Using the passage below about the Wow signal, state which radio telescope detected the signal.

▸ Exercise passage:
——————————
Well don’t tell Jodie Foster, but she needn’t have made that one movie where she made love to her dead alien father on an other-planet beach. That’s because the premise of that movie – Contact we think it was called – was about how the world would react if it ever received contact from another planet.
Problem is that film was made 20 years after the fact.
SETI is a wonderful organisation that does nothing all day but listen for signals emitting from the radio antennas protruding well-above the crust of other planets. In fact their name is an acronym for Search for Extra-Terrestrial Intelligence, and they take their job quite seriously.
Imagine their surprise then, when on August 15, 1977, they received something that Space.com describes like this:
Of the many “maybes” that SETI has turned up in its four-decade history, none is better known than the one that was discovered in August, 1977, in Columbus, Ohio. The famous Wow signal was found as part of a long-running sky survey conducted with Ohio State Universitys “Big Ear” radio telescope.
The Wow signals unusual nomenclature connotes both the surprise of the discovery and its sox-knocking strength (60 Janskys in a 10 KHz channel, which is more than 50 thousand times more incoming energy than the minimum signal that would register as a hit for todays Project Phoenix.)
Now we know what you’re thinking – just because the sound was picked up by an antenna sweeping outer space doesn’t mean the sound came from there. We agree with you – until we read this next bit on our ol’ pal Wikipedia:
[An expert] has stated his doubts that the signal is of intelligent extraterrestrial origin: “We should have seen it again when we looked for it 50 times. Something suggests it was an Earth-sourced signal that simply got reflected off a piece of space debris.”
He later recanted his skepticism somewhat after further research scientifically relegated an Earth-bound signal to be astronomically unlikely, due to the requirements of a space-borne reflector being bound to certain unrealistic requirements to sufficiently explain the nature of the signal. Also, the 1420 MHz signal is problematic in itself in that it is “protected spectrum” or bandwidth in which terrestrial transmitters are forbidden to transmit. In his most recent writings, [the expert] resists “drawing vast conclusions from half-vast data.”
Your sitting there still sceptical, aren’t you? Would it help any if we told you this isn’t the only time an apparently alien signal has been received? For this next bit we are going to delve back into Hecklerspray’s own memory – to a time we took an ill-fated vacation to Puerto Rico right when 2004’s Tropical Storm Jeanne was deciding to ravish the island.
A few weeks before our trip, you see, we read a news report that the Arecibo Observatory, a huge antenna located on the island, had received what appeared to be an extra-terrestrial signal as well. While on island we took the visitors tour of the site, expecting a massive display explaining their recent good fortune in intricate detail. Instead, there was nothing.
Just before leaving we asked a worker there about the signal – and they knew exactly what we were talking about. The worker told us (and we paraphrase) that there was a system in place where people all over the world could volunteer their computers to sift through data received by the great antenna. Due to the massive amount of info received and the small-ish amount of hard drive to search through it, they hadn’t realised they’d received a signal until years after the fact. What they did get though, was three bursts of signal when you only need two to verify it wasn’t a glitch.
Furthermore, the signal was coming from a place where there was no planet to make it. As we understood it, this was implying it was coming from something intelligent made as it floated through space. Maybe it was a satellite, maybe it was a spaceship.
——————————
▸ Listed entries:

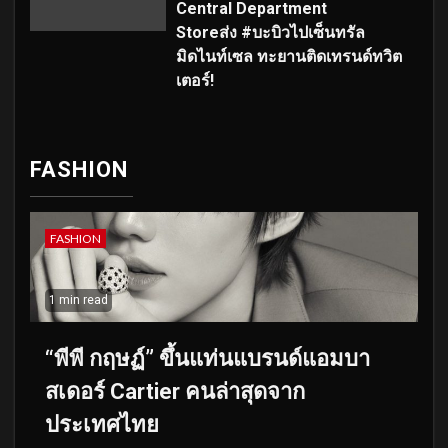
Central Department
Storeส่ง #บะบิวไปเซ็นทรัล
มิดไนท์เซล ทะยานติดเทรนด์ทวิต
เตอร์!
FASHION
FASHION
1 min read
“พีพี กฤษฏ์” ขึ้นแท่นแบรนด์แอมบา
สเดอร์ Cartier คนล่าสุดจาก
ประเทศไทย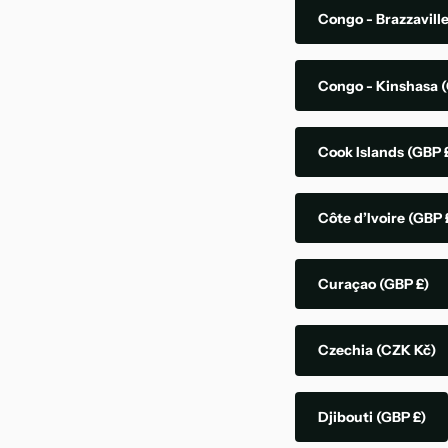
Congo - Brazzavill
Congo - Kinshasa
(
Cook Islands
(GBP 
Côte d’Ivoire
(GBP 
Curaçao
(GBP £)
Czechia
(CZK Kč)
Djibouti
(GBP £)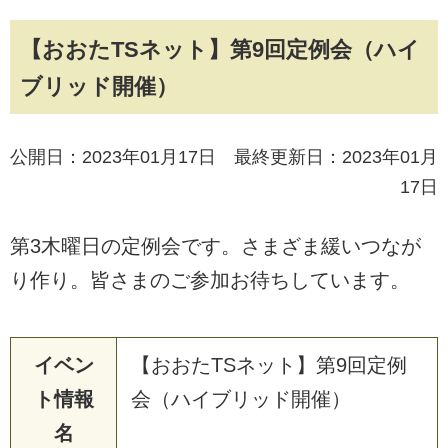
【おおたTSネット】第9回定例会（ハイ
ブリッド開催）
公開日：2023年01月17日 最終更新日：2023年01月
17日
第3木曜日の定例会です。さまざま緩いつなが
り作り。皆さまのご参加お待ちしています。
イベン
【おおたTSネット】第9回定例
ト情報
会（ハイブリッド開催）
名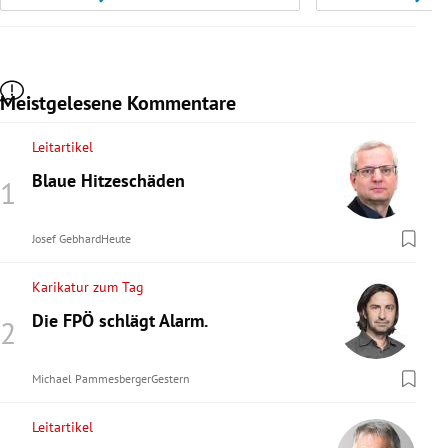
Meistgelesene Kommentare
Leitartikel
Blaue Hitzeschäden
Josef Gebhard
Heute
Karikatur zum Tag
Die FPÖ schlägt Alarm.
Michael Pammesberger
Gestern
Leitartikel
——————————
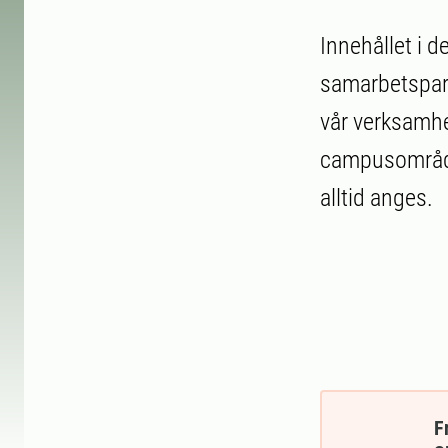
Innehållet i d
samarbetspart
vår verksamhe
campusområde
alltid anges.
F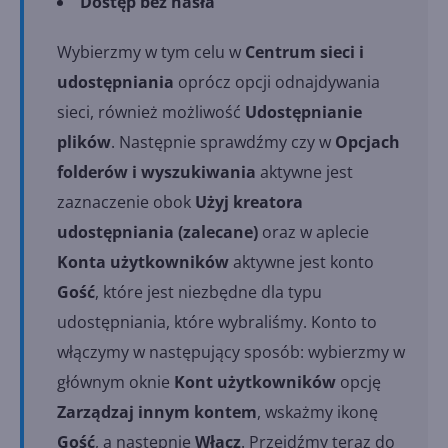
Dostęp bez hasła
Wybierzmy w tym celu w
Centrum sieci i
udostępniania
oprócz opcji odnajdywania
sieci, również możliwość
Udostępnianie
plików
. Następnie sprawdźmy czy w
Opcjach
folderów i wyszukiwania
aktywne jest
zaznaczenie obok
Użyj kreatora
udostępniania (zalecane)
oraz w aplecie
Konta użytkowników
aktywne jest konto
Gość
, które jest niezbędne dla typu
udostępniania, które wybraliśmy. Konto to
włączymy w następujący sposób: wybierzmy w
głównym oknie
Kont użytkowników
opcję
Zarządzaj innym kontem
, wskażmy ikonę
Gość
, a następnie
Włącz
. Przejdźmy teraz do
——————————
▸ Exercise output:
Ohio State University's "Big Ear" radio telescope